Data in this exercise Block Start

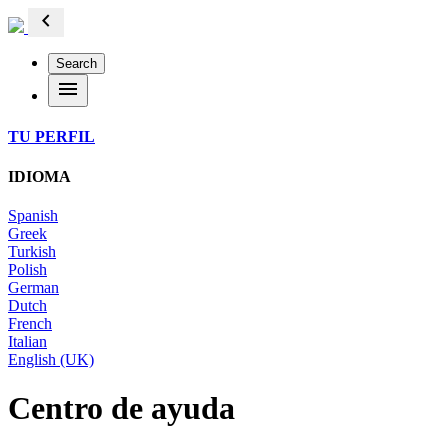
chevron_left
Search
menu
TU PERFIL
IDIOMA
Spanish
Greek
Turkish
Polish
German
Dutch
French
Italian
English (UK)
Centro de ayuda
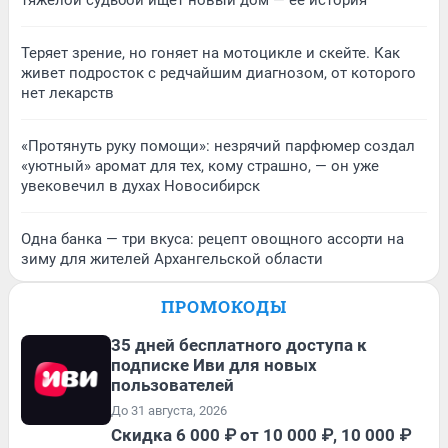
тяжелой судьбой ищет новый дом — ее история
Теряет зрение, но гоняет на мотоцикле и скейте. Как
живет подросток с редчайшим диагнозом, от которого
нет лекарств
«Протянуть руку помощи»: незрячий парфюмер создал
«уютный» аромат для тех, кому страшно, — он уже
увековечил в духах Новосибирск
Одна банка — три вкуса: рецепт овощного ассорти на
зиму для жителей Архангельской области
ПРОМОКОДЫ
35 дней бесплатного доступа к
подписке Иви для новых
пользователей
До 31 августа, 2026
Скидка 6 000 ₽ от 10 000 ₽, 10 000 ₽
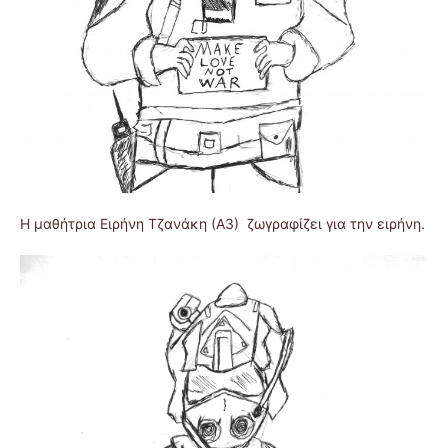
Η μαθήτρια Ειρήνη Τζανάκη (Α3) ζωγραφίζει για την ειρήνη.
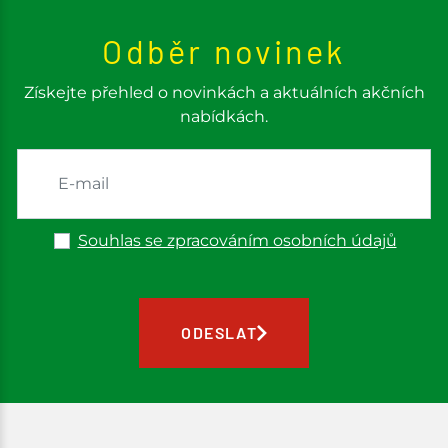
Odběr novinek
Získejte přehled o novinkách a aktuálních akčních
nabídkách.
Souhlas se zpracováním osobních údajů
ODESLAT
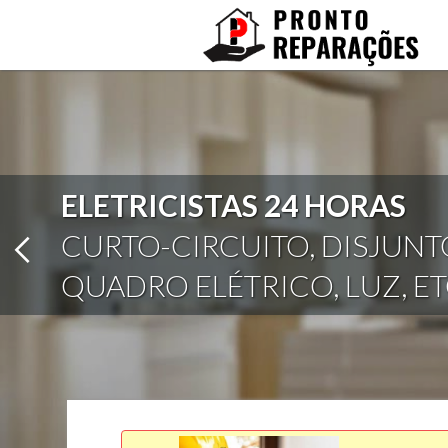
ELETRICISTA CERTIFICADO
TOMADA, LUZ, QUADRO ELÉ
DISJUNTOR, LÂMPADAS E 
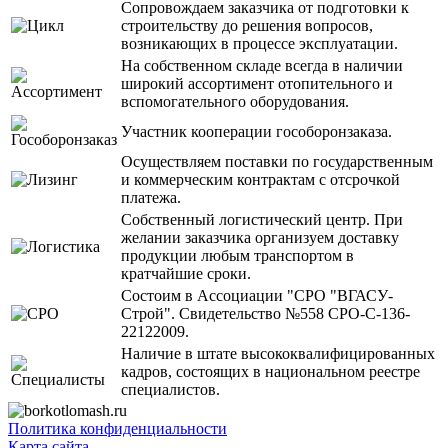
Сопровождаем заказчика от подготовки к
строительству до решения вопросов,
возникающих в процессе эксплуатации.
На собственном складе всегда в наличии
широкий ассортимент отопительного и
вспомогательного оборудования.
Участник кооперации гособоронзаказа.
Осуществляем поставки по государственным
и коммерческим контрактам с отсрочкой
платежа.
Собственный логистический центр. При
желании заказчика организуем доставку
продукции любым транспортом в
кратчайшие сроки.
Состоим в Ассоциации "СРО "ВГАСУ-
Строй". Свидетельство №558 СРО-С-136-
22122009.
Наличие в штате высококвалифицированных
кадров, состоящих в национальном реестре
специалистов.
Политика конфиденциальности
Карта сайта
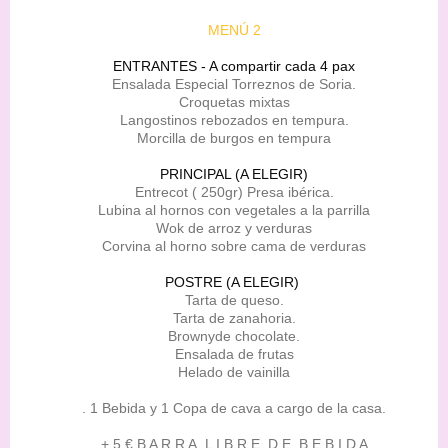
MENÚ 2
ENTRANTES - A compartir cada 4 pax
Ensalada Especial Torreznos de Soria.
Croquetas mixtas
Langostinos rebozados en tempura.
Morcilla de burgos en tempura
PRINCIPAL (A ELEGIR)
Entrecot ( 250gr) Presa ibérica.
Lubina al hornos con vegetales a la parrilla
Wok de arroz y verduras
Corvina al horno sobre cama de verduras
POSTRE (A ELEGIR)
Tarta de queso.
Tarta de zanahoria.
Brownyde chocolate.
Ensalada de frutas
Helado de vainilla
. 1 Bebida y 1 Copa de cava a cargo de la casa.
+ 5 € B A R R A L I B R E D E B E B I D A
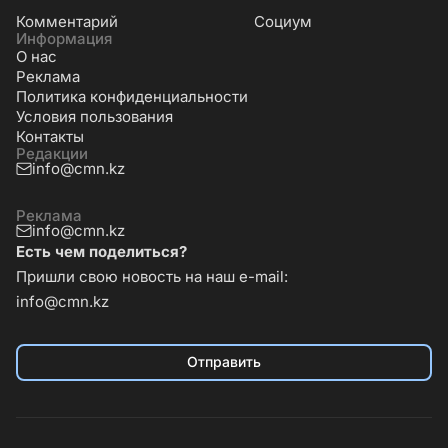
Комментарий
Социум
Информация
О нас
Реклама
Политика конфиденциальности
Условия пользования
Контакты
Редакции
info@cmn.kz
Реклама
info@cmn.kz
Есть чем поделиться?
Пришли свою новость на наш e-mail:
info@cmn.kz
Отправить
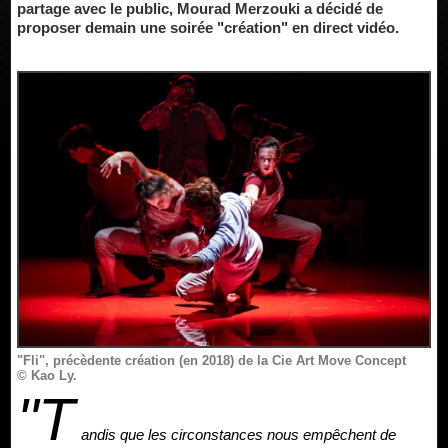
partage avec le public, Mourad Merzouki a décidé de
proposer demain une soirée "création" en direct vidéo.
"Fli", précèdente création (en 2018) de la Cie Art Move Concept
© Kao Ly.
"T
andis que les circonstances nous empêchent de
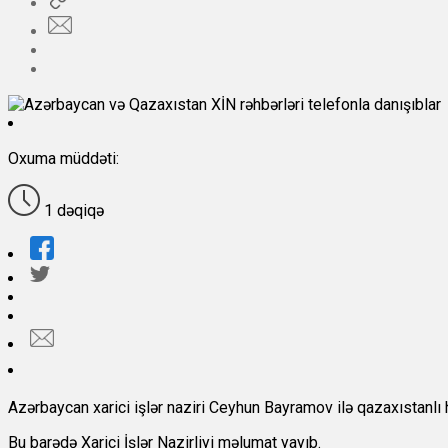
Oxuma müddəti:
1 dəqiqə
Azərbaycan xarici işlər naziri Ceyhun Bayramov ilə qazaxıstanlı
Bu barədə Xarici İşlər Nazirliyi məlumat yayıb.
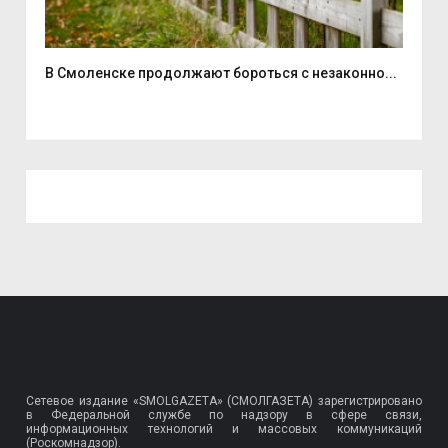
...
В Смоленске продолжают бороться с незаконно...
Дво
Сетевое издание «SMOLGAZETA» (СМОЛГАЗЕТА) зарегистрировано
в Федеральной службе по надзору в сфере связи,
информационных технологий и массовых коммуникаций
(Роскомнадзор).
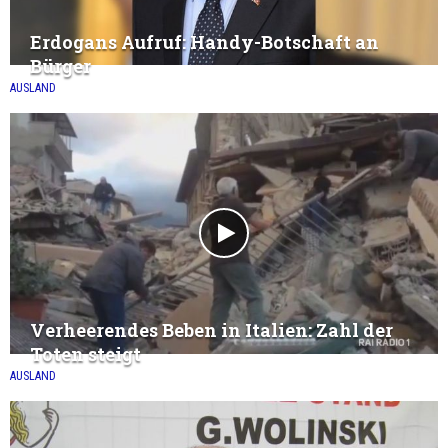
Erdogans Aufruf: Handy-Botschaft an
Bürger
AUSLAND
Verheerendes Beben in Italien: Zahl der
Toten steigt
AUSLAND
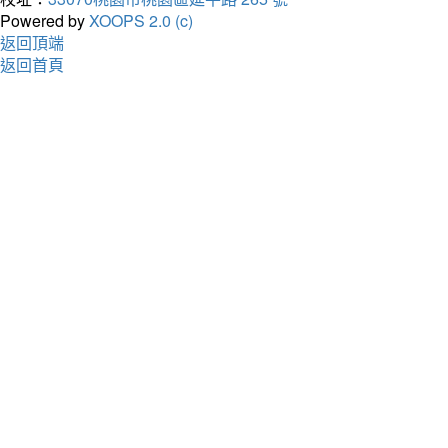
Powered by
XOOPS 2.0 (c)
返回頂端
返回首頁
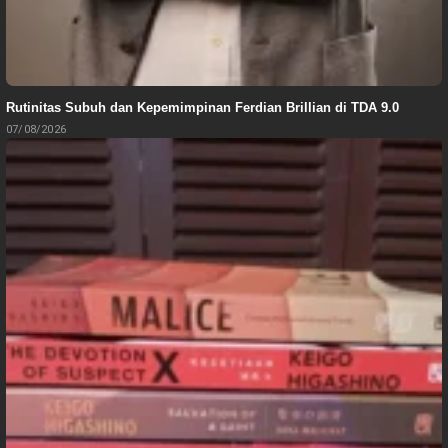
Rutinitas Subuh dan Kepemimpinan Ferdian Brillian di TDA 9.0
07/08/2026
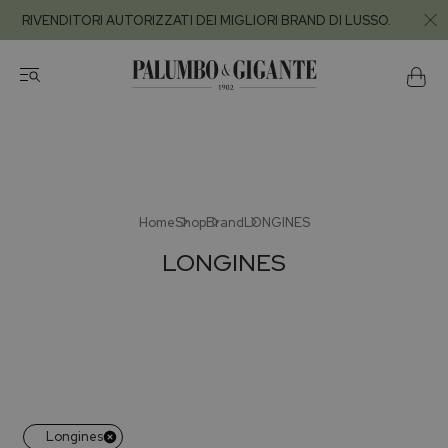
RIVENDITORI AUTORIZZATI DEI MIGLIORI BRAND DI LUSSO.
Home
Shop
Brand
LONGINES
LONGINES
Longines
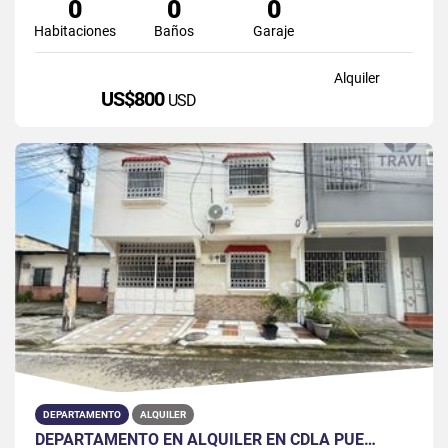
0
0
0
Habitaciones
Baños
Garaje
Alquiler
US$800
USD
DEPARTAMENTO
ALQUILER
DEPARTAMENTO EN ALQUILER EN CDLA PUE…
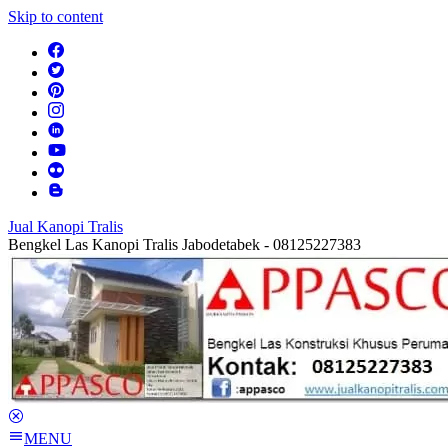
Skip to content
Jual Kanopi Tralis
Bengkel Las Kanopi Tralis Jabodetabek - 08125227383
MENU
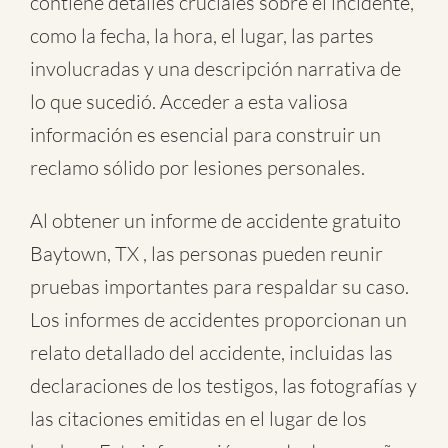
contiene detalles cruciales sobre el incidente,
como la fecha, la hora, el lugar, las partes
involucradas y una descripción narrativa de
lo que sucedió. Acceder a esta valiosa
información es esencial para construir un
reclamo sólido por lesiones personales.
Al obtener un informe de accidente gratuito
Baytown, TX , las personas pueden reunir
pruebas importantes para respaldar su caso.
Los informes de accidentes proporcionan un
relato detallado del accidente, incluidas las
declaraciones de los testigos, las fotografías y
las citaciones emitidas en el lugar de los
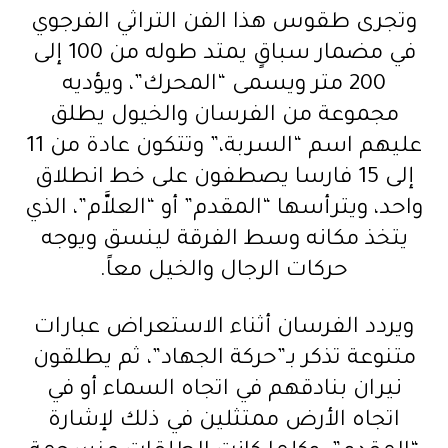
وتجرى طقوس هذا الفن التراثي الفرجوي
في مضمار سباقٍ يمتد طوله من 100 إلى
200 متر ويسمى “المحرك”، ويؤديه
مجموعة من الفرسان والخيول يطلق
عليهم اسم “السربة،” وتتكون عادة من 11
إلى 15 فارسا يصطفون على خط انطلاق
واحد، ويترأسها “المقدم” أو “العلاَّم”، الذي
يتخذ مكانه وسط الفرقة لينسق ويوجه
حركات الرجال والخيل معاً.
ويردد الفرسان أثناء الاستعراض عبارات
متنوعة تذكر بـ”حركة الجهاد”، ثم يطلقون
نيران بنادقهم في اتجاه السماء أو في
اتجاه الأرض ممتثلين في ذلك لإشارة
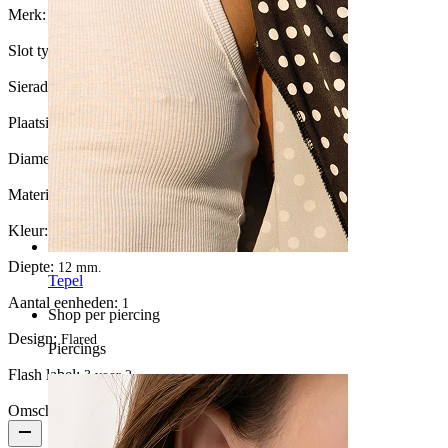
Merk:
Bodymod Trend
Slot type:
O-ring
Sieraden type:
Plug, Uitlopende plug
Plaatsing:
Stretching
Diameter van de stretch:
6 mm.
Materiaal:
Zwarte agaat
Kleur:
Zwart
Diepte:
12 mm.
Tepel
Aantal eenheden:
1
Shop per piercing
Design:
Flared
Piercings
Flash label:
3 voor 2
Omschrijving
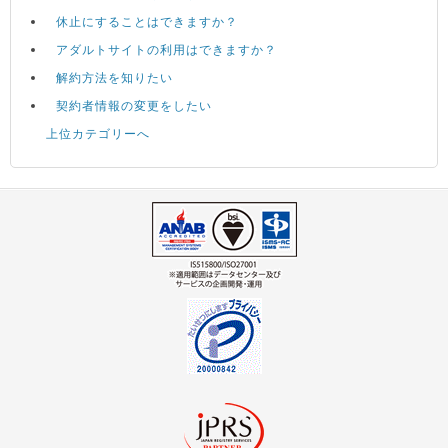
休止にすることはできますか？
アダルトサイトの利用はできますか？
解約方法を知りたい
契約者情報の変更をしたい
上位カテゴリーへ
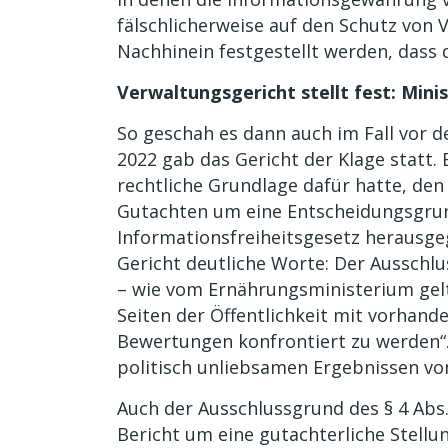
fälschlicherweise auf den Schutz von
Nachhinein festgestellt werden, dass 
Verwaltungsgericht stellt fest: Mini
So geschah es dann auch im Fall vor de
2022 gab das Gericht der Klage statt. 
rechtliche Grundlage dafür hatte, den
Gutachten um eine Entscheidungsgru
Informationsfreiheitsgesetz herausge
Gericht deutliche Worte: Der Ausschlu
– wie vom Ernährungsministerium gel
Seiten der Öffentlichkeit mit vorhan
Bewertungen konfrontiert zu werden“. 
politisch unliebsamen Ergebnissen vo
Auch der Ausschlussgrund des § 4 Abs. 
Bericht um eine gutachterliche Stellu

Data in this exercise Block End

• **Assigned task**: Reproduce the stretch from the start of the items through the line containing "Centro de ayuda", swapping "Greek" for "Portuguese" and leaving everything else unchanged. Leave the pictures out of your answer.

• **Reply**:
chevron_left
Search
menu
TU PERFIL
IDIOMA
Spanish
Portuguese
Turkish
Polish
German
Dutch
French
Italian
English (UK)
Centro de ayuda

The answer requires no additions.